I imagine he would have if that were an option. He was trying to get that done the following day, and it didn't happen even then, until the following morning. Perhaps that was part of the holdup on the CJ trade?
"We were able to accomplish all of our goals in those three transactions.". What goals? Making the Clippers better and getting pennies on the dollar in a fire sale? Also why was almost every guy we got of note in the 6'5" range?
If you have a ton of options to duck the tax and can't handle a GM trying to leverage against you with you being in the tax as a seller is the sign of someone that has no idea how to negotiate properly. We had the commodity that teams wanted. Traded said commodity to any number of teams would likely be in a trade to duck the tax. There's no way that should've been leveraged against him. The fact that he says it was is damning evidence that this dude doesn't have what it takes to be a good GM.
LOL @ the excuse of being held hostage by other GM's because we were over the luxury tax. Here's how to counter it, "I'm going to make this other deal to get under it. If you don't want to meet my price, someone else will." He reminds me of the guy who walks onto a used car lot and pays sticker price.
Yes, this clearly is a non-biased fact: "- Talks about pushing Portland's trade chips all-in when Portland's ONLY legitimate trade chips are their 1st this year and a pick from New Orleans that could potentially wind up being Milwaukee's 2025 1st round pick (not good)..."
It's clear the only goal was to get under the tax. These transactions weren't about present or future talent, but about maximizing value. The team will be sold and that ownership group will make the decision on Dame. His marketability is the only reason he isn't gone for a bag of chips.
We are remodeling our main bathroom now. I can assure you I have no idea how to determine if a builder is capable or not after the demo - only after he had time to build. If you are capable of than that, you are better than me. Congrats.
I can assure you I do. That doesn't mean I'm better than you, it's just the clues are all there. They should be neat, orderly, lay down protection and salvage materials for future use. Construction skills are construction skills. You can tell a lot by seeing what wasn't done in a demo by how a room will be rebuilt.
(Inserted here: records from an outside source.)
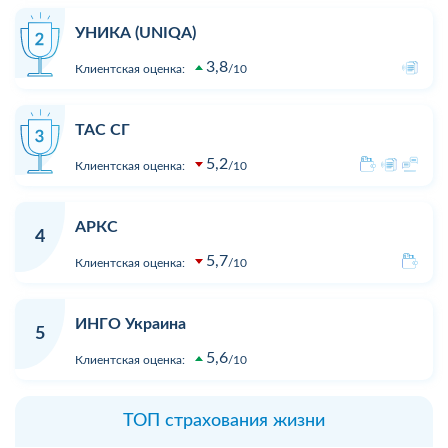
УНИКА (UNIQA)
3,8
Клиентская оценка:
10
ТАС СГ
5,2
Клиентская оценка:
10
АРКС
4
5,7
Клиентская оценка:
10
ИНГО Украина
5
5,6
Клиентская оценка:
10
ТОП страхования жизни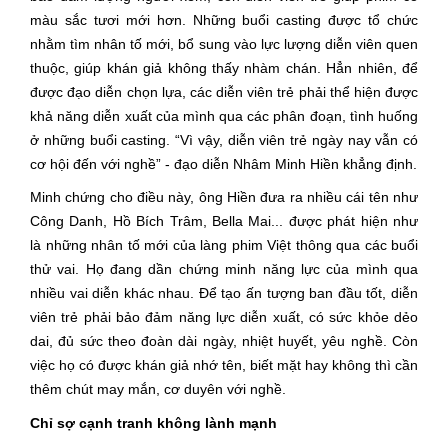
màu sắc tươi mới hơn. Những buổi casting được tổ chức
nhằm tìm nhân tố mới, bổ sung vào lực lượng diễn viên quen
thuộc, giúp khán giả không thấy nhàm chán. Hẳn nhiên, để
được đạo diễn chọn lựa, các diễn viên trẻ phải thể hiện được
khả năng diễn xuất của mình qua các phân đoạn, tình huống
ở những buổi casting. “Vì vậy, diễn viên trẻ ngày nay vẫn có
cơ hội đến với nghề” - đạo diễn Nhâm Minh Hiền khẳng định.
Minh chứng cho điều này, ông Hiền đưa ra nhiều cái tên như
Công Danh, Hồ Bích Trâm, Bella Mai... được phát hiện như
là những nhân tố mới của làng phim Việt thông qua các buổi
thử vai. Họ đang dần chứng minh năng lực của mình qua
nhiều vai diễn khác nhau. Để tạo ấn tượng ban đầu tốt, diễn
viên trẻ phải bảo đảm năng lực diễn xuất, có sức khỏe dẻo
dai, đủ sức theo đoàn dài ngày, nhiệt huyết, yêu nghề. Còn
việc họ có được khán giả nhớ tên, biết mặt hay không thì cần
thêm chút may mắn, cơ duyên với nghề.
Chỉ sợ cạnh tranh không lành mạnh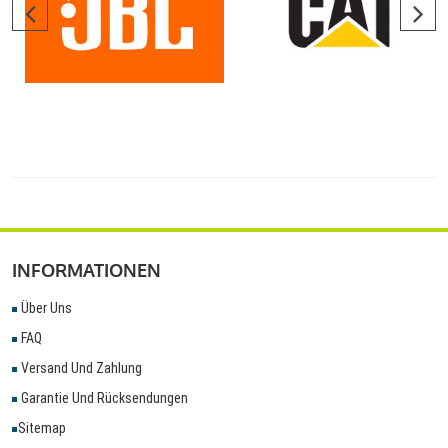
INFORMATIONEN
Über Uns
FAQ
Versand Und Zahlung
Garantie Und Rücksendungen
Sitemap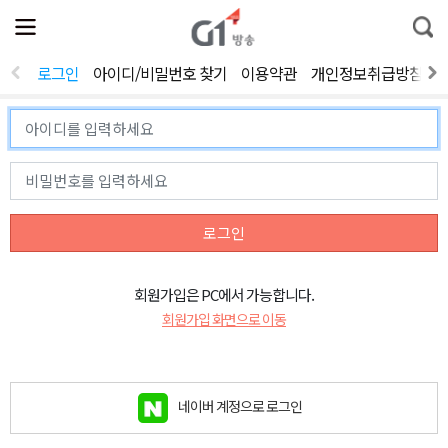
전
제
통
체
보
합
메
검
뉴
색
로그인
아이디/비밀번호 찾기
이용약관
개인정보취급방침
열
기
로그인
회원가입은 PC에서 가능합니다.
회원가입 화면으로 이동
네이버 계정으로 로그인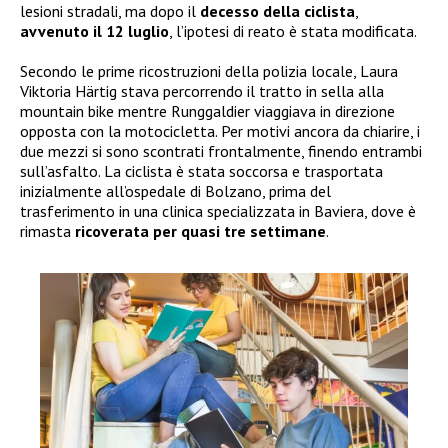
lesioni stradali, ma dopo il
decesso della ciclista
,
avvenuto il 12 luglio
, l’ipotesi di reato è stata modificata.
Secondo le prime ricostruzioni della polizia locale, Laura
Viktoria Härtig stava percorrendo il tratto in sella alla
mountain bike mentre Runggaldier viaggiava in direzione
opposta con la motocicletta. Per motivi ancora da chiarire, i
due mezzi si sono scontrati frontalmente, finendo entrambi
sull’asfalto. La ciclista è stata soccorsa e trasportata
inizialmente all’ospedale di Bolzano, prima del
trasferimento in una clinica specializzata in Baviera, dove è
rimasta
ricoverata per quasi tre settimane
.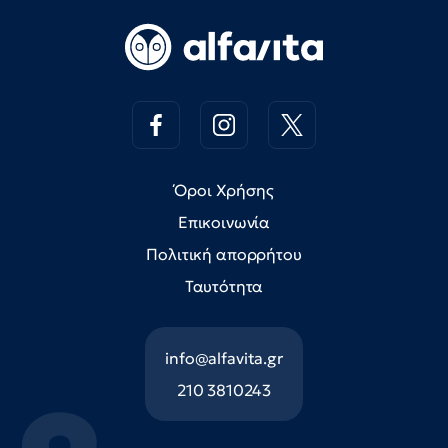
Όροι Χρήσης
Επικοινωνία
Πολιτική απορρήτου
Ταυτότητα
info@alfavita.gr
210 3810243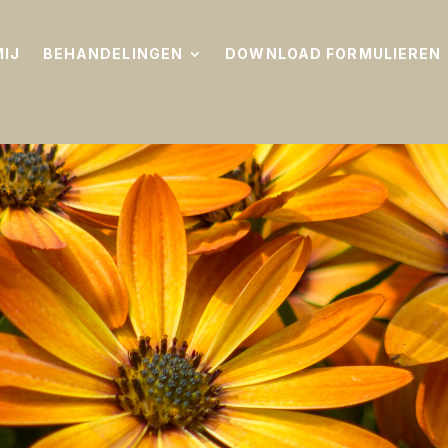
MIJ
BEHANDELINGEN
DOWNLOAD FORMULIEREN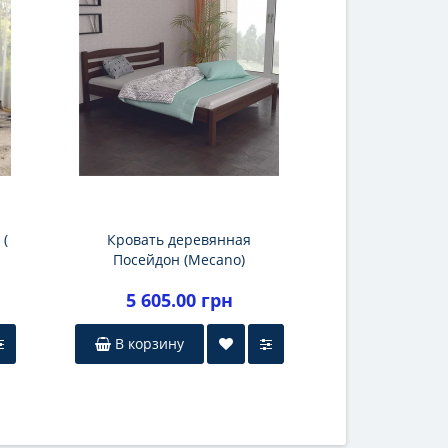
 (
Кровать деревянная
Посейдон (Mecano)
5 605.00 грн
В корзину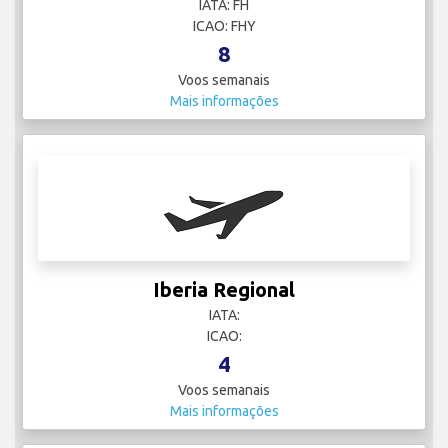
IATA: FH
ICAO: FHY
8
Voos semanais
Mais informações
Iberia Regional
IATA:
ICAO:
4
Voos semanais
Mais informações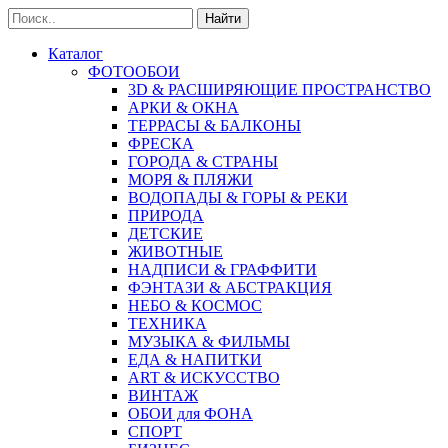
Найти
Каталог
ФОТООБОИ
3D & РАСШИРЯЮЩИЕ ПРОСТРАНСТВО
АРКИ & ОКНА
ТЕРРАСЫ & БАЛКОНЫ
ФРЕСКА
ГОРОДА & СТРАНЫ
МОРЯ & ПЛЯЖИ
ВОДОПАДЫ & ГОРЫ & РЕКИ
ПРИРОДА
ДЕТСКИЕ
ЖИВОТНЫЕ
НАДПИСИ & ГРАФФИТИ
ФЭНТАЗИ & АБСТРАКЦИЯ
НЕБО & КОСМОС
ТЕХНИКА
МУЗЫКА & ФИЛЬМЫ
ЕДА & НАПИТКИ
ART & ИСКУССТВО
ВИНТАЖ
ОБОИ для ФОНА
СПОРТ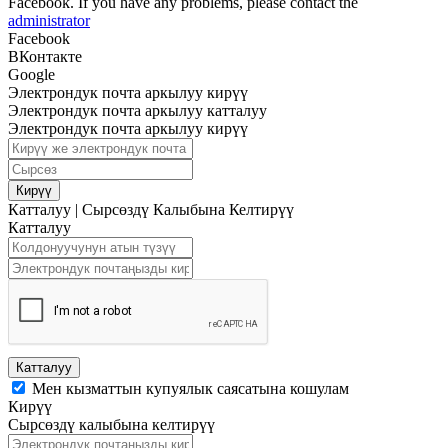
Facebook. If you have any problems, please contact the
administrator
Facebook
ВКонтакте
Google
Электрондук почта аркылуу кирүү
Электрондук почта аркылуу катталуу
Электрондук почта аркылуу кирүү
Кирүү
Катталуу
|
Сырсөздү Калыбына Келтирүү
Катталуу
Катталуу
Мен кызматтын купуялык саясатына кошулам
Кирүү
Сырсөздү калыбына келтирүү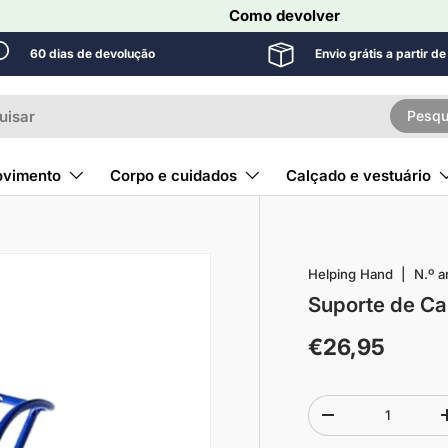
Como devolver
60 dias de devolução
Envio grátis a partir d
r
Pesqu
vimento
Corpo e cuidados
Calçado e vestuário
Helping Hand
|
N.º ar
Suporte de Ca
€26,95
Quantidade
-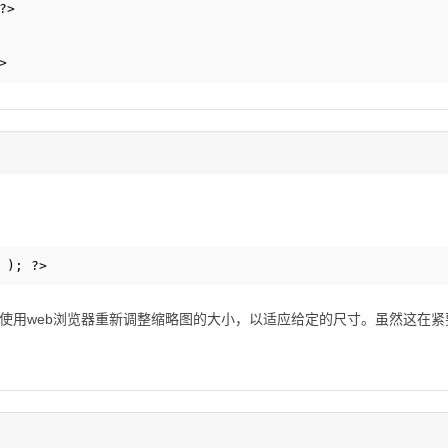
?>
>
 ); ?>
使用web浏览器重新调整缩略图的大小，以适应给定的尺寸。虽然这在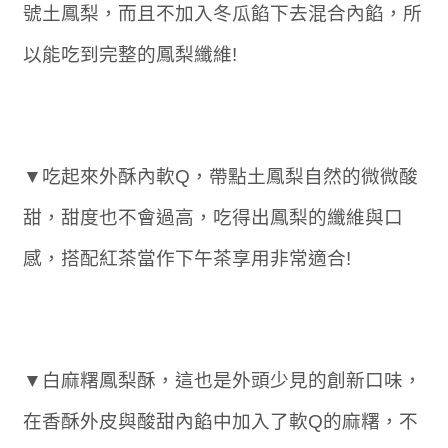
號土鳳梨，而且不加入冬瓜餡下去混合內餡，所
以能吃到完整的鳳梨纖維!
▼吃起來外酥內軟Q，帶點土鳳梨自然的微微酸
甜，甜度也不會過高，吃得出鳳梨的纖維與口
感，搭配紅茶當作下午茶享用非常適合!
▼白麻糬鳳梨酥，這也是外頭少見的創新口味，
在香酥外皮與酸甜內餡中加入了軟Q的麻糬，不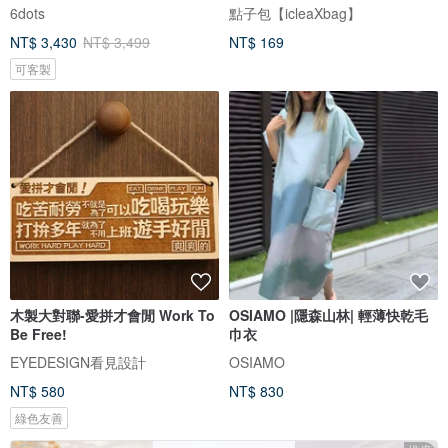
式/DG127
6dots
點子包【icleaXbag】
NT$ 3,430
NT$ 3,499
NT$ 169
可客製
木製大對聯-愛拼才會閒 Work To
OSIAMO |隱森山林| 輕薄快乾毛
Be Free!
巾衣
EYEDESIGN看見設計
OSIAMO
NT$ 580
NT$ 830
綠色友善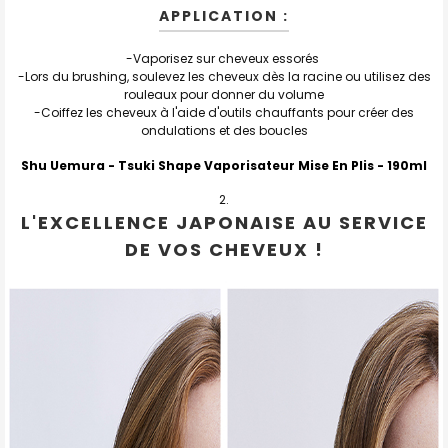
APPLICATION :
-Vaporisez sur cheveux essorés
-Lors du brushing, soulevez les cheveux dès la racine ou utilisez des
rouleaux pour donner du volume
-Coiffez les cheveux à l'aide d'outils chauffants pour créer des
ondulations et des boucles
Shu Uemura - Tsuki Shape Vaporisateur Mise En Plis
- 190ml
L'EXCELLENCE JAPONAISE AU SERVICE
DE VOS CHEVEUX !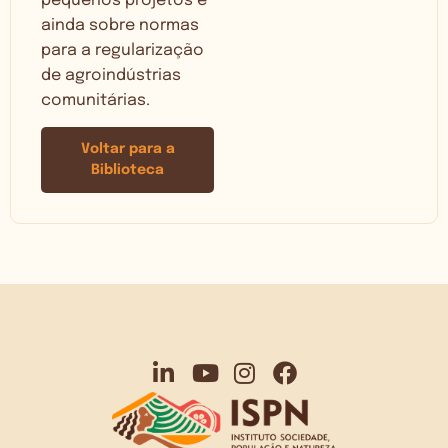
pequenos projetos e
ainda sobre normas
para a regularização
de agroindústrias
comunitárias.
Voltar para a
Biblioteca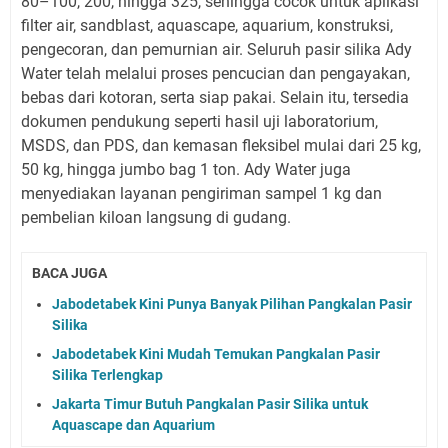
80–100, 200, hingga 325, sehingga cocok untuk aplikasi
filter air, sandblast, aquascape, aquarium, konstruksi,
pengecoran, dan pemurnian air. Seluruh pasir silika Ady
Water telah melalui proses pencucian dan pengayakan,
bebas dari kotoran, serta siap pakai. Selain itu, tersedia
dokumen pendukung seperti hasil uji laboratorium,
MSDS, dan PDS, dan kemasan fleksibel mulai dari 25 kg,
50 kg, hingga jumbo bag 1 ton. Ady Water juga
menyediakan layanan pengiriman sampel 1 kg dan
pembelian kiloan langsung di gudang.
BACA JUGA
Jabodetabek Kini Punya Banyak Pilihan Pangkalan Pasir
Silika
Jabodetabek Kini Mudah Temukan Pangkalan Pasir
Silika Terlengkap
Jakarta Timur Butuh Pangkalan Pasir Silika untuk
Aquascape dan Aquarium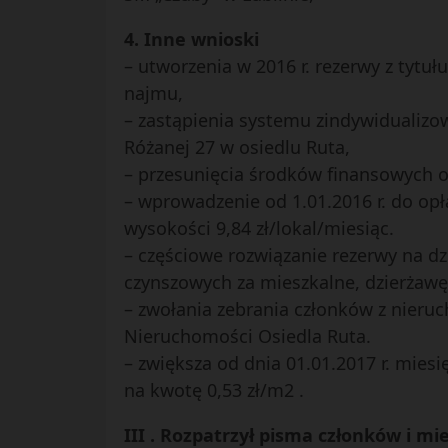
4. Inne wnioski
– utworzenia w 2016 r. rezerwy z tytuł
najmu,
– zastąpienia systemu zindywidualiz
Różanej 27 w osiedlu Ruta,
– przesunięcia środków finansowych o
– wprowadzenie od 1.01.2016 r. do opł
wysokości 9,84 zł/lokal/miesiąc.
– częściowe rozwiązanie rezerwy na dz
czynszowych za mieszkalne, dzierżawę
– zwołania zebrania członków z nieruc
Nieruchomości Osiedla Ruta.
– zwiększa od dnia 01.01.2017 r. miesi
na kwotę 0,53 zł/m2 .
III . Rozpatrzył pisma członków i m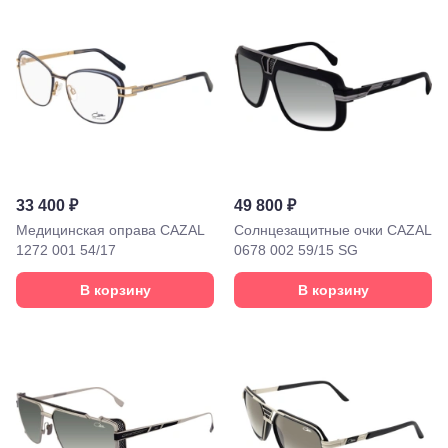
Советская,
70а
Георгиевск,
ул.
Октябрьская,
72/ угол с ул.
Ленина, 117
Горячий
Ключ, ул.
Псекупская,
54
Ейск, ул.
33 400 ₽
49 800 ₽
Одесская,
Медицинская оправа CAZAL
Солнцезащитные очки CAZAL
48
1272 001 54/17
0678 002 59/15 SG
Кропоткин,
ул.
В корзину
В корзину
Красная,
96
Крымск, ул.
Адагумская,
169И
Майкоп, ул.
Пролетарская,
208
Минеральные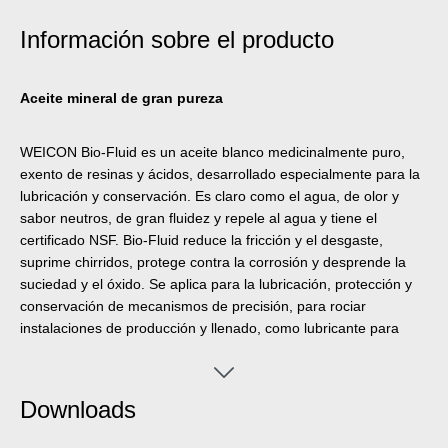
Información sobre el producto
Aceite mineral de gran pureza
WEICON Bio-Fluid es un aceite blanco medicinalmente puro,
exento de resinas y ácidos, desarrollado especialmente para la
lubricación y conservación. Es claro como el agua, de olor y
sabor neutros, de gran fluidez y repele al agua y tiene el
certificado NSF. Bio-Fluid reduce la fricción y el desgaste,
suprime chirridos, protege contra la corrosión y desprende la
suciedad y el óxido. Se aplica para la lubricación, protección y
conservación de mecanismos de precisión, para rociar
instalaciones de producción y llenado, como lubricante para
instalaciones de llenado y embalado y puede utilizarse para
todo proceso en que el contacto ocasional con comestibles y
sus envases es técnicamente inevitable. WEICON Bio-Fluid se
Downloads
desarrolló especialmente para aplica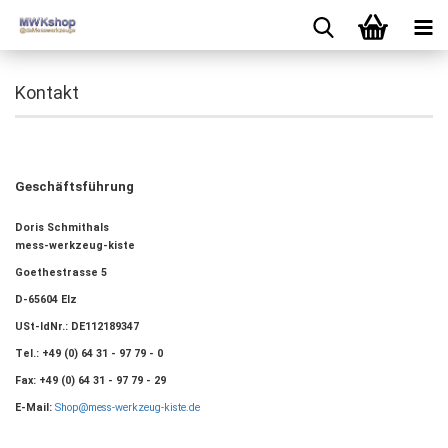
Kontakt
Geschäftsführung
Doris Schmithals
mess-werkzeug-kiste
Goethestrasse 5
D-65604 Elz
USt-IdNr.: DE112189347
Tel.: +49 (0) 64 31 - 97 79 - 0
Fax: +49 (0) 64 31 - 97 79 - 29
E-Mail:
Shop@mess-werkzeug-kiste.de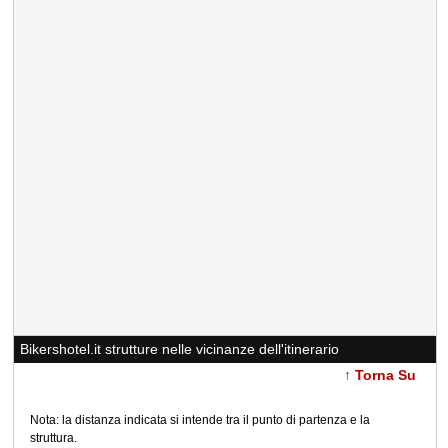
Bikershotel.it strutture nelle vicinanze dell'itinerario
↑ Torna Su
Nota: la distanza indicata si intende tra il punto di partenza e la
struttura.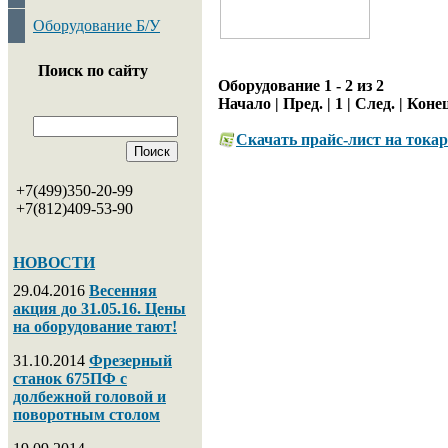
Оборудование Б/У
Поиск по сайту
Оборудование 1 - 2 из 2
Начало | Пред. |
1
| След. | Коне
Скачать прайс-лист на тока
+7(499)350-20-99
+7(812)409-53-90
НОВОСТИ
29.04.2016
Весенняя
акция до 31.05.16. Цены
на оборудование тают!
31.10.2014
Фрезерный
станок 675ПФ с
долбежной головой и
поворотным столом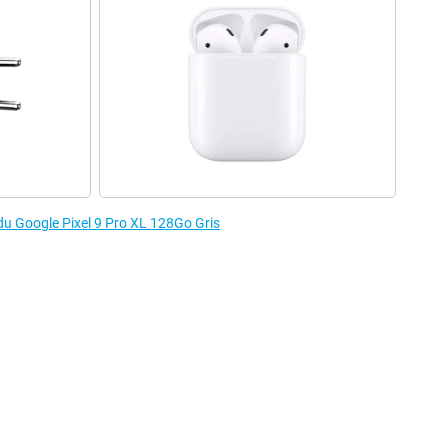
 du Google Pixel 9 Pro XL 128Go Gris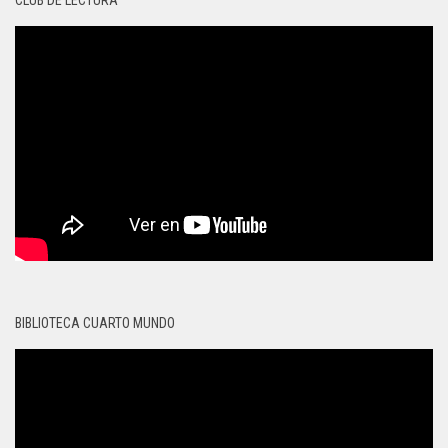
CLUB DE LECTURA
BIBLIOTECA CUARTO MUNDO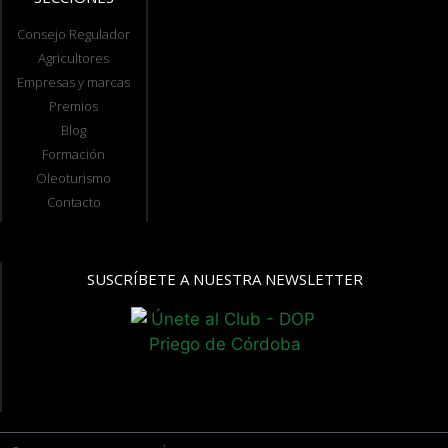
Consejo Regulador
Agricultores
Empresas y marcas
Premios
Blog
Formación
Oleoturismo
Contacto
SUSCRÍBETE A NUESTRA NEWSLETTER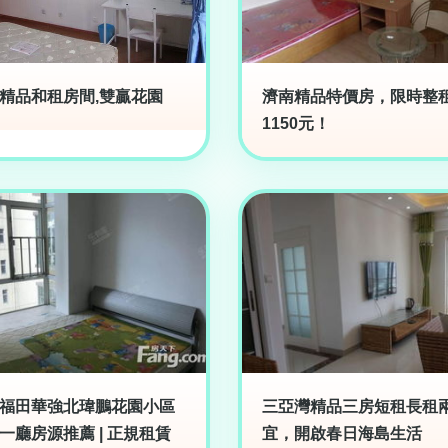
精品和租房間,雙贏花園
濟南精品特價房，限時整
1150元！
福田華強北瑋鵬花園小區
三亞灣精品三房短租長租
一廳房源推薦 | 正規租賃
宜，開啟春日海島生活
Our remodel is of a house that was built in the 70s - there is nothing to salvage from what was demoed - and we are less constrained by a cap than the Blazers are. (As in, we are probably going to go about 30% over the initial estimate - which I would treat as the cap, the Blazers going 30% over the cap given their repeater tax offender would be like 60%). I think that your valuation of the stuff that was demoed was higher than the valuation that the organization had - and they were not willing to risk being stuck with these assets trying to pursue what they considered less likely deals. As I said, I am just happy there is a real plan and action to achieve it. We can argue from here until forever how close the execution is to optimal - but without more details, it is just speculation.
If he leaves you change team as well? Seems you only care about what's happening with Nurk and if he ll get enough money.
They literally can't trade any of their future 1sts right now. Simons is a free agent and they're obviously planning on him being a part of the future. Hart isn't close to enough value to bring back a good starter by himself. Neither is Johnson. Neither is Little. If Cronin can't get anything back for Norm and RoCo, what makes you think he can flip a 3rd year guy who's out for the year who's only shown flashes? I'm talking about assets that can bring back a good starter.
Needed to get under the tax for potential other deals. Seems legit. Someone was going to take advantage of that, and he STILL got a young first round talent back in the deal
They are still chips (and Anfernee still could be after re-signing, especially if this is beyond a one-year process). And it'd wouldn't take all that much to clear the protections with Chicago, if that's the direction they want to go (heck, they do the exact same thing that NOP just did). I'm certainly not suggesting that the Blazers are flush with notable assets, but your take was clearly not an unbiased recap.
Okay, the analogy here is you could've sold the house built in the 70s for $250K to put towards a newer house but got leveraged in negotiations all the way down to $90K and now you don't have enough money to buy a newer house and might have to rent an apartment instead.